● Selected passage:
[Start of Attachment]

My plan was to take the most interesting opportunity in the most interesting city, at least temporarily. It would be my next adventure.
But then, one day in late July or early August, right around the time when I was revamping my resume and working on cover letters for a couple of especially promising leads, I kinda freaked out.
I started to think about what it would be like if I actually got one of these jobs in one of these cities I had chosen based on various rankings and personal opinions, and I got an uneasy feeling that was hard to shake.
These weren’t new-job nerves or new-place fears, as willingly placing myself in unfamiliar, uncomfortable situations is kind of what I do, whether it be leaving jobs I could do blindfolded to try something different, going to random cities abroad and living with complete strangers, or going to strangers’ homes to teach them English without having any prior teaching experience whatsoever.
This feeling had more to do with wondering if I was trying to mold my life to meet imaginary expectations I think I should live up to, or if I honestly wanted to “settle down” into the world of office work and so-called adulthood.
Now, just by the various phrases I thought about saying instead of adulthood in the last part of that sentence — two-weeks’ vacation, limited flexibility, boredom, routine, etc. – I’m sure I made the right decision in mailing off my visa application that same week and starting to look for pisos in Madrid.
I’m not going to deny the fact that having a boyfriend who lives in Europe heavily influenced my decision. Who doesn’t consider the other person in a serious relationship when making plans of where to work and where to live? I thought I could be that person, and it lasted a whole five or six weeks.
But there’s more to it than the boyfriend. I am not an office person — never have been and never will be. That’s why I like waiting tables. (Yes, I actually like it, but maybe that ‘s because I know I have other options if I get tired of it.) I’m always moving around and talking to people, to some extent I control my own success, there’s no boss breathing down my back, and I can make my schedule work for me.
While I don’t want waiting tables to be my long-term career, these are the characteristics I will look for in whatever profession I end up taking on. This year, my most interesting opportunity happened to be in Madrid: fulfilling the 12-16 hours per week assisting elementary school English teachers to get my grant money while taking on freelance writing and translation projects on the side.

[End of Attachment]

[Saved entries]
[Start of Attachment]

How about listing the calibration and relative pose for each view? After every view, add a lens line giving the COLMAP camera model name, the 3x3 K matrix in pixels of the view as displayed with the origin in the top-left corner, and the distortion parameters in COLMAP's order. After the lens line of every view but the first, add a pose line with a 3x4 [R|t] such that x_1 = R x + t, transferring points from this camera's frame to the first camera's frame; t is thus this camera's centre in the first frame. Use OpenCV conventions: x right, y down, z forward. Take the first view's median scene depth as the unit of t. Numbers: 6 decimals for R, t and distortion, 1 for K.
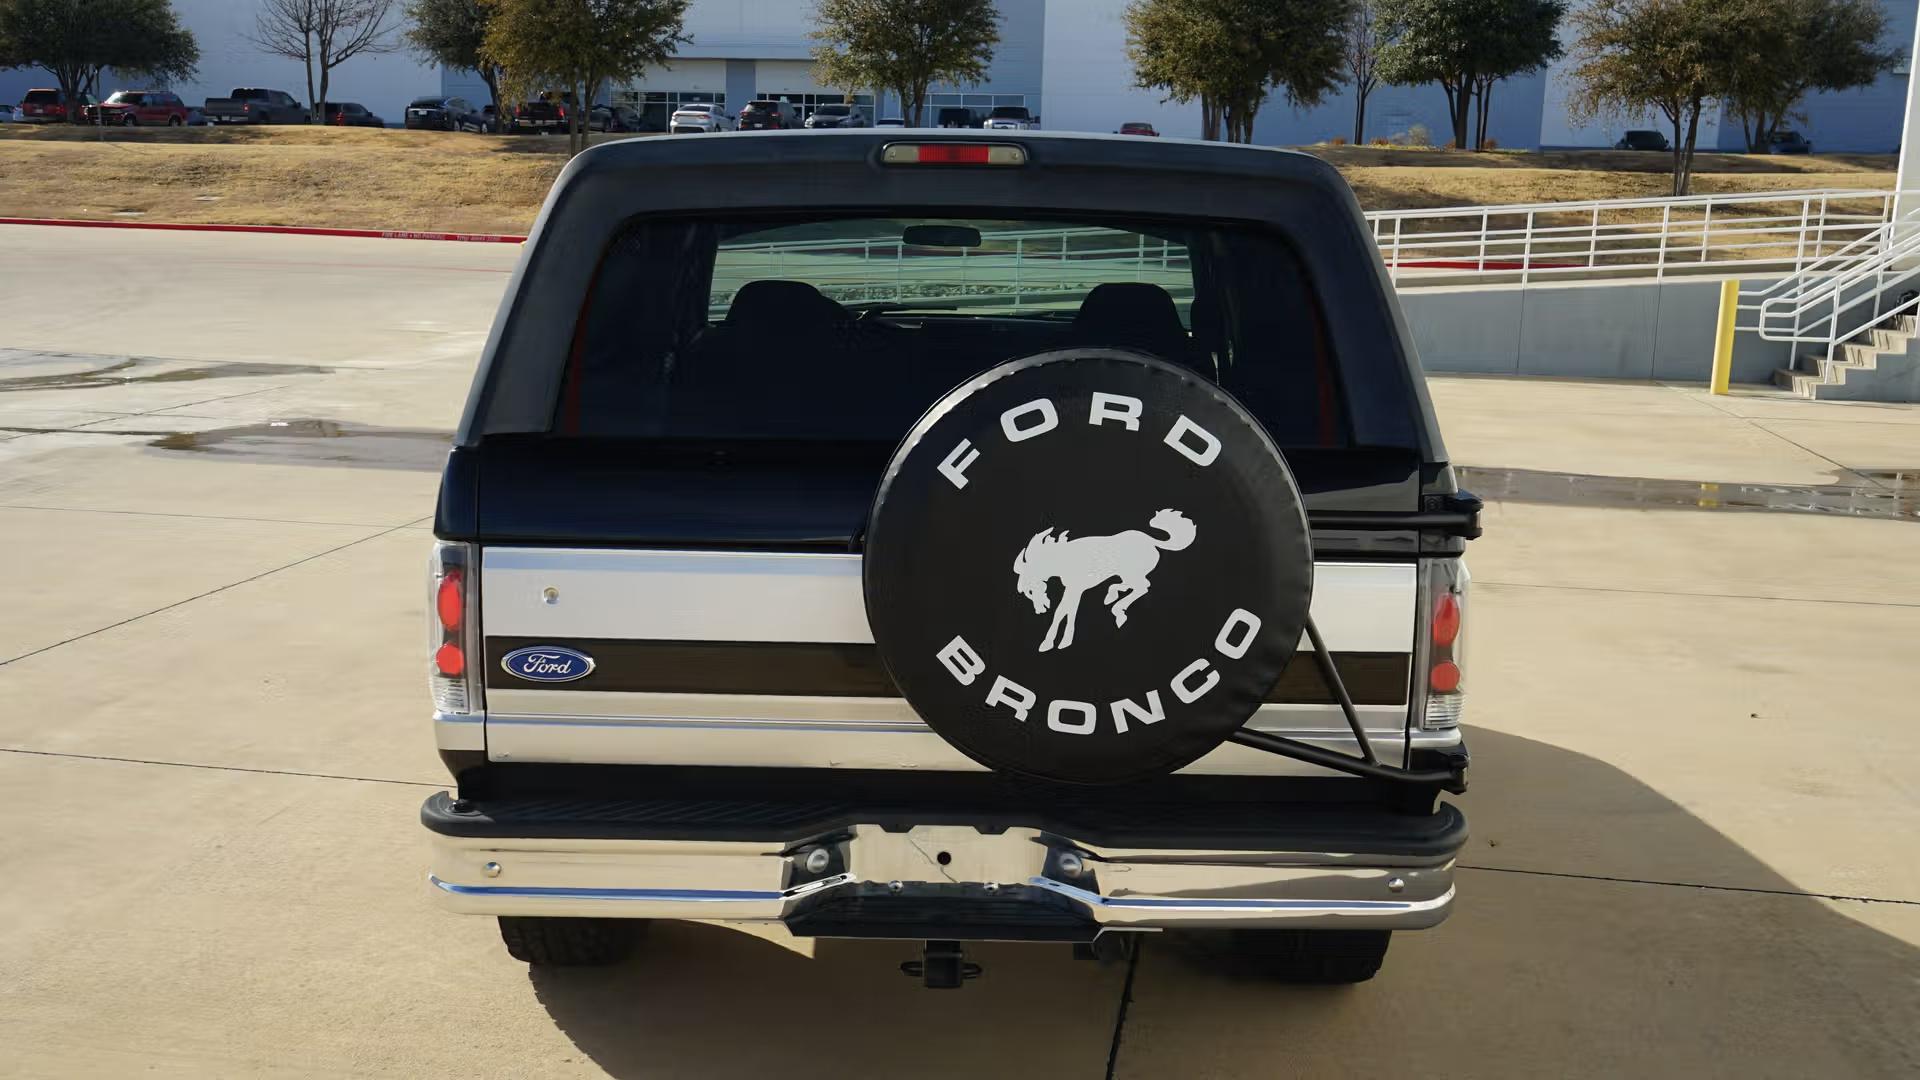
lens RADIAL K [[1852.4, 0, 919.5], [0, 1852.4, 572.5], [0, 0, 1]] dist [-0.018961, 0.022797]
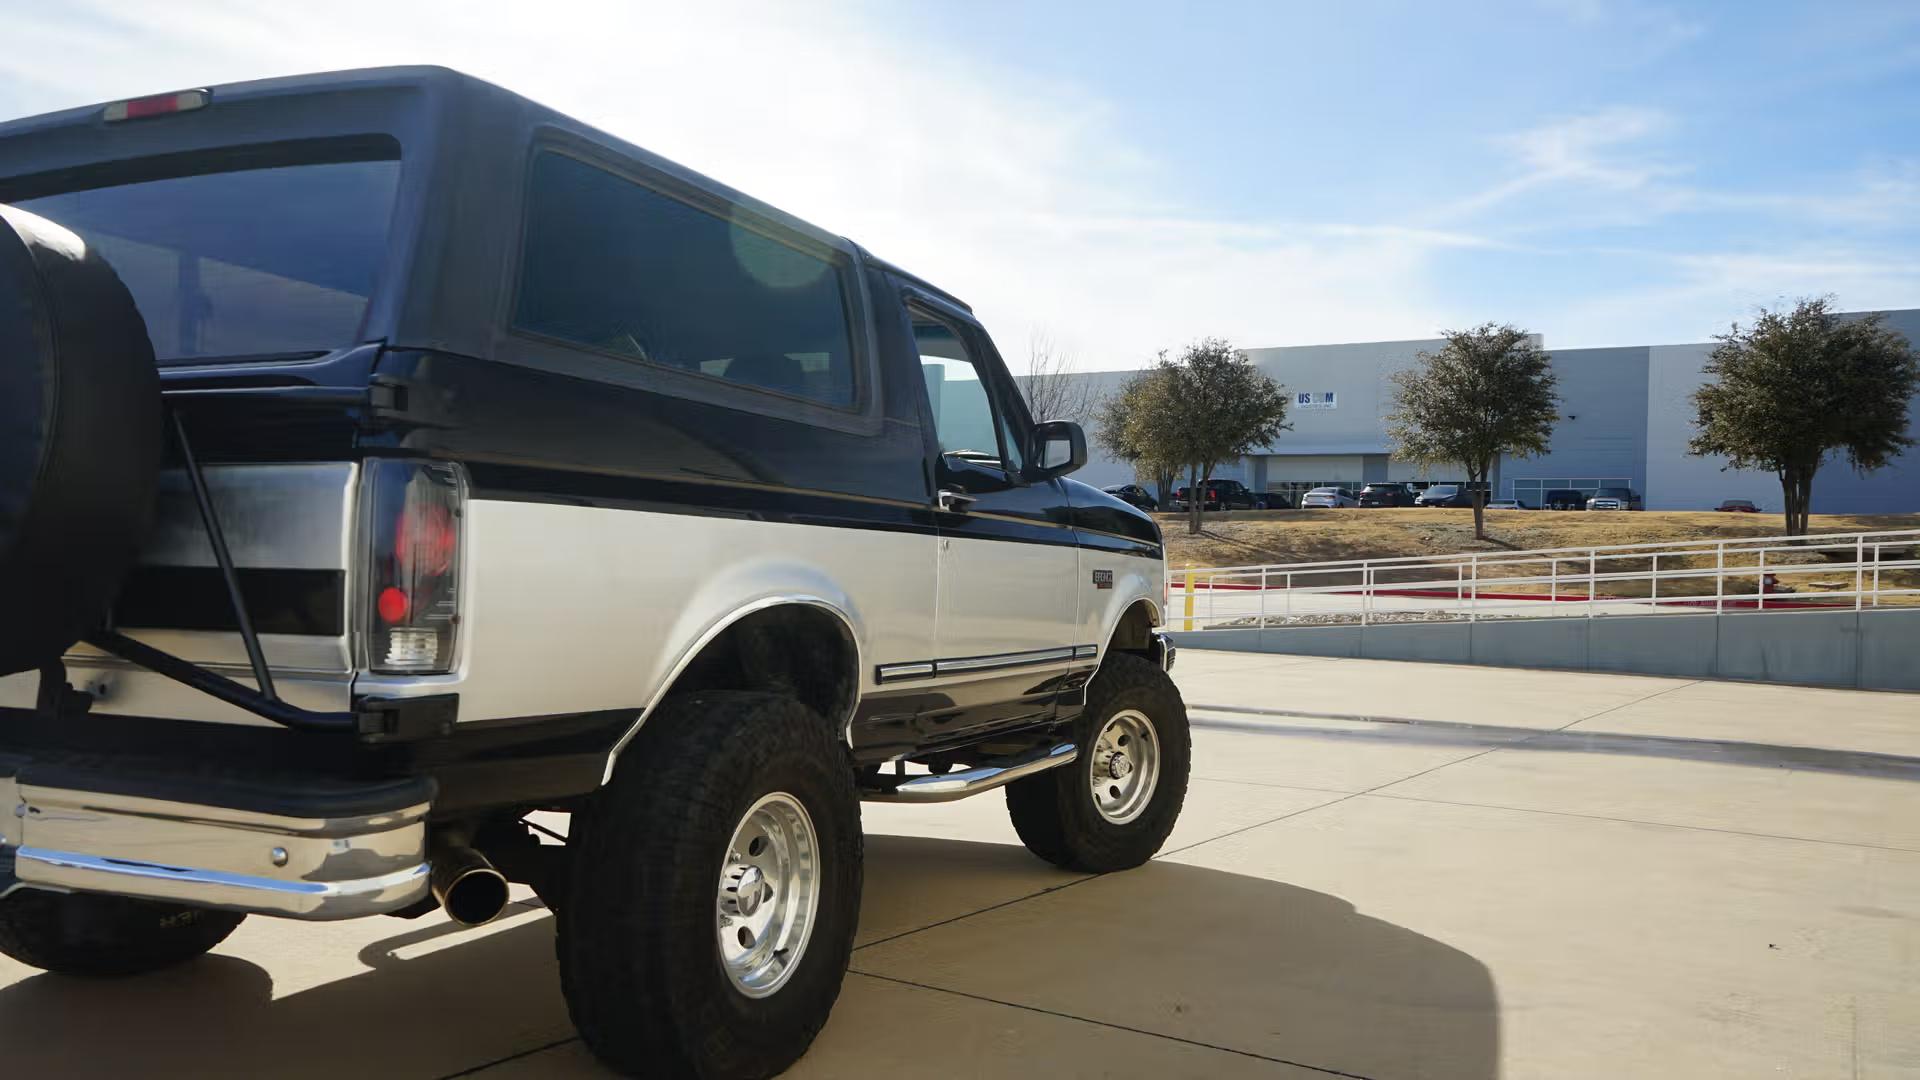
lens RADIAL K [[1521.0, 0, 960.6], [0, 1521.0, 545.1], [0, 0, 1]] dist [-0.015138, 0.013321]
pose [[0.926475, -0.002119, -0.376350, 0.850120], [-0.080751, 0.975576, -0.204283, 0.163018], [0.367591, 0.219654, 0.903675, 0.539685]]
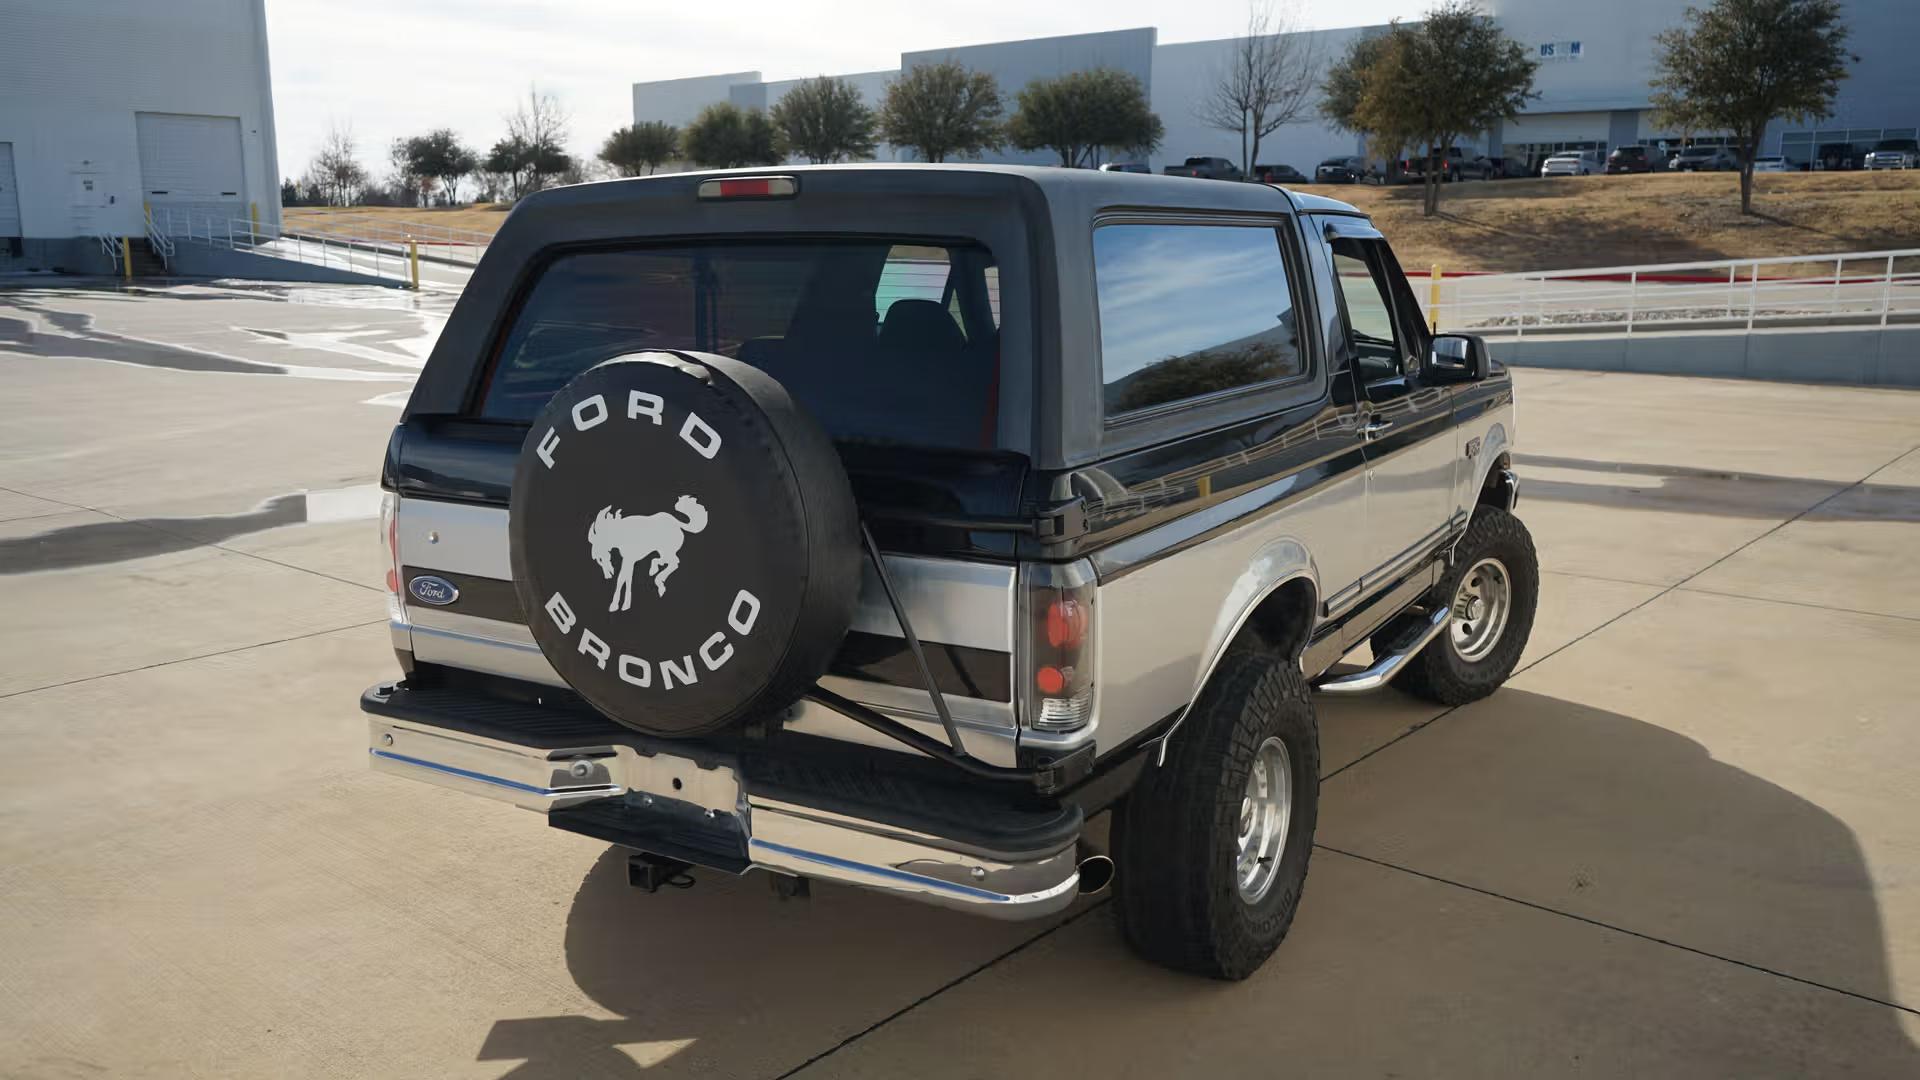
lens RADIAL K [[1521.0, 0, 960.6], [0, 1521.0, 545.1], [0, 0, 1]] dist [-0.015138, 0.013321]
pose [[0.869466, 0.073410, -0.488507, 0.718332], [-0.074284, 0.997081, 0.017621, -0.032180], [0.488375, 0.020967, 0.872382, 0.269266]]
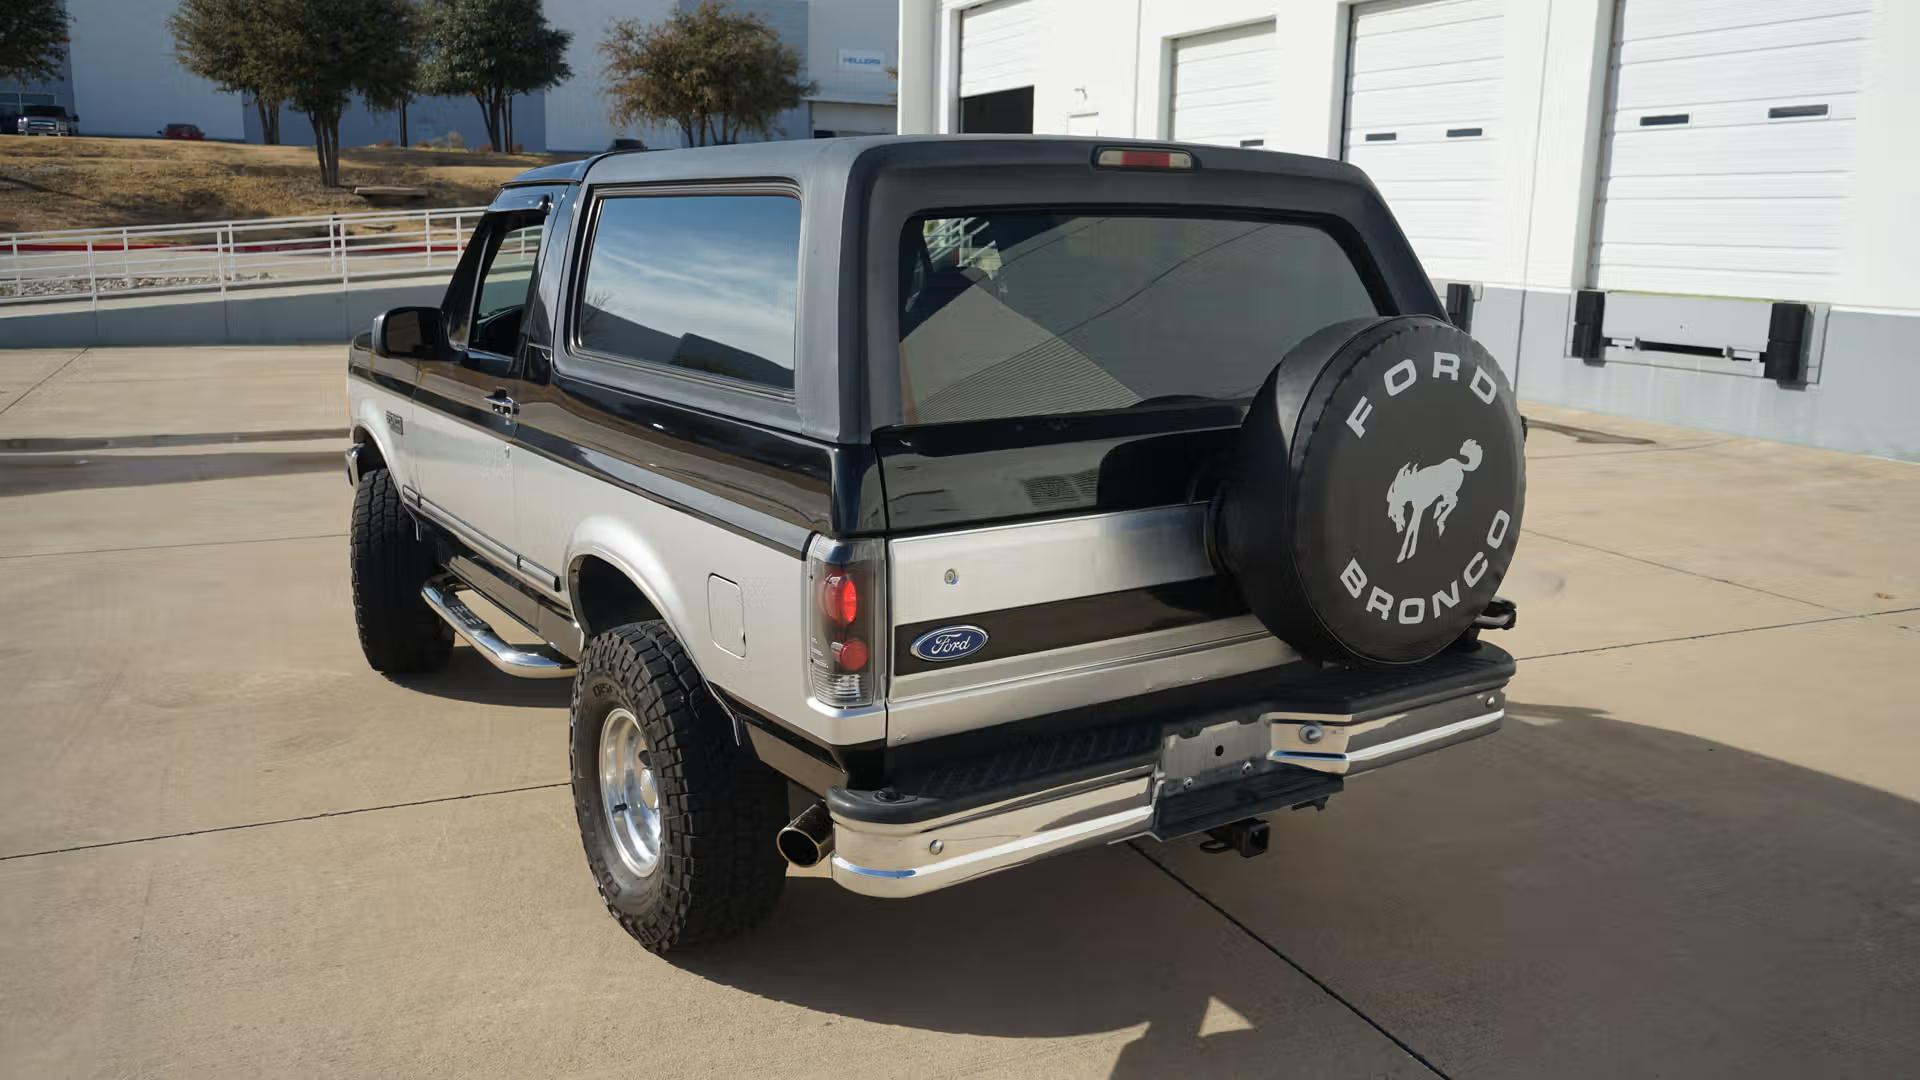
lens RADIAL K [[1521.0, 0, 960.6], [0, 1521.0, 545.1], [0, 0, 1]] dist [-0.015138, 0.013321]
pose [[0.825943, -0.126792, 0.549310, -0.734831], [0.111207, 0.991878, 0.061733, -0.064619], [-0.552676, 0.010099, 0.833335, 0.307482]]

[End of Attachment]
[Start of Attachment]

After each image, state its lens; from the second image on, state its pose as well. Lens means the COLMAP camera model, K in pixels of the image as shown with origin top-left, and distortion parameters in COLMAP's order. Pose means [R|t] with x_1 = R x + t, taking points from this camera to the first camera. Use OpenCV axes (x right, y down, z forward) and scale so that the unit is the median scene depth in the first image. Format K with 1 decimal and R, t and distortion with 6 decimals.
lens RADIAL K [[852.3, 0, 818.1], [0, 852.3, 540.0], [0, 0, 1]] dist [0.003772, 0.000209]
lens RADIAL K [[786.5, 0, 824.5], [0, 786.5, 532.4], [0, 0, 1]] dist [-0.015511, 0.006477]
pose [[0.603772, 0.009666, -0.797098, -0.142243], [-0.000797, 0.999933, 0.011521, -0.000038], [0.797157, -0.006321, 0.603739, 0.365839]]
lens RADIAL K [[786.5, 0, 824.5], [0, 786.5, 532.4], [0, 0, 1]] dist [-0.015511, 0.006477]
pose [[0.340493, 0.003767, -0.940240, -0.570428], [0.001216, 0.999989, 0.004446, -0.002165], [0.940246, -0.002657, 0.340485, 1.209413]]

[End of Attachment]

● Exercise requirements:
A – Decide whether each statement agrees with the Madrid passage. Answer yes or no, and quote the words that settle it: (i) The writer mailed the visa application in the same week the uneasy feeling came on. (ii) The writer wants waiting tables to be a long-term career. (iii) The uneasy feeling was a case of new-job nerves.
B – Name every phrase that the Madrid passage lists as something the writer thought of saying instead of "adulthood."
C – Write the next part of the Madrid passage, starting after its final sentence.
The saved entries have nothing to do with the Madrid passage.

● Solved tasks:
A –
(i) Yes: "mailing off my visa application that same week"
(ii) No: "While I don’t want waiting tables to be my long-term career"
(iii) No: "These weren’t new-job nerves or new-place fears"

B – two-weeks’ vacation; limited flexibility; boredom; routine

C –
I half-expected my friends to judge me for deciding to go back — opining that I’m wasting my time, being lazy or silly, or just following a boy. But turns out I misjudged them. Among the reactions I’ve gotten, surprise was not one of them. They know me and my interests, and I think they would’ve been more shocked if I actually had taken one of those 9-to-5 jobs I was looking at in city A, B or C.
One of my favorite responses was the one I got last night from a friend I’ve known since we attended the same middle school slumber parties. One of those young professionals I mentioned earlier, she said she thinks there are lots more ways to be successful in life than just your career. If you’re doing what you’re passionate about, you’re in a relationship that makes you happy, or whatever, you can be successful in life.
Another favorite came from a friend I’ve known for just as long. I told her I wouldn’t have predicted this sort of life for myself. She said she could’ve called it back in high school and that she knows I’ll be successful in whatever I decide to do. I could have hugged her right then and there.
I remember my dad said a long time ago that if you follow your heart and do things that interest you rather than following money, status, etc., you’ll find success. I guess I’ve been following his advice subconsciously ever since. I just have to accept that this is me, and my success might not look like anyone else’s or fit the definition I used to have in mind.